All records below are to be duplicated exactly, with every picture excluded.

** Data provided follows **

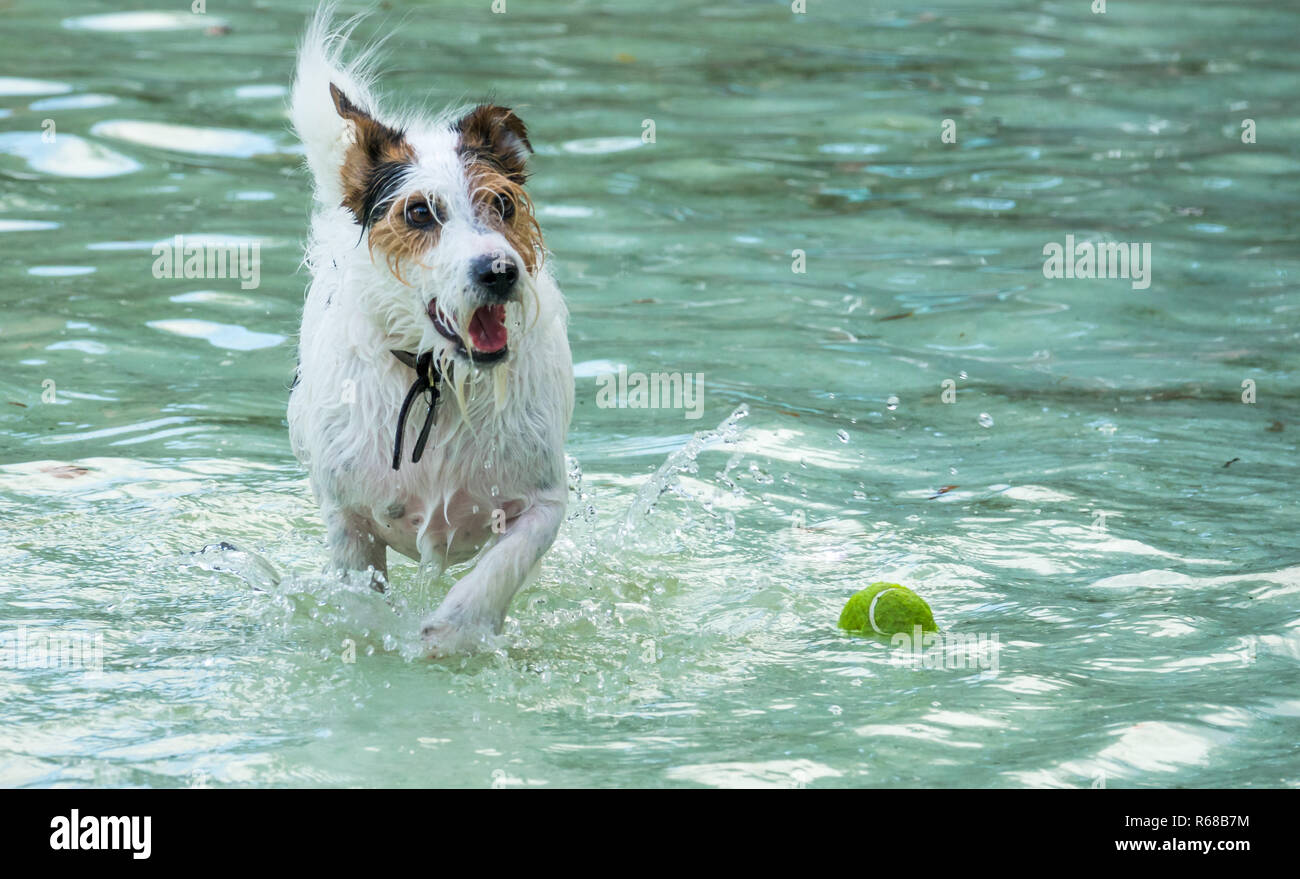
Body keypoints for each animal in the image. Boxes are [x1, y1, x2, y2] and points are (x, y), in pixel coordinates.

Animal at [289, 5, 574, 652]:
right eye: (419, 212)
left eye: (504, 205)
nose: (499, 271)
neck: (440, 382)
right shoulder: (348, 520)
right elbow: (361, 593)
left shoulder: (544, 502)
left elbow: (504, 565)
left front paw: (455, 630)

** End of Data provided **

# Problem solution
Body keypoints for each animal in the image. Boxes are [x1, y1, x2, y2] and points are (x, y), in pixel coordinates.

Animal at [289, 5, 574, 652]:
right eye: (419, 212)
left eye: (504, 205)
nose: (499, 271)
neck: (440, 382)
right shoulder: (348, 520)
right elbow: (361, 593)
left shoulder: (544, 502)
left elbow: (504, 565)
left front paw: (455, 630)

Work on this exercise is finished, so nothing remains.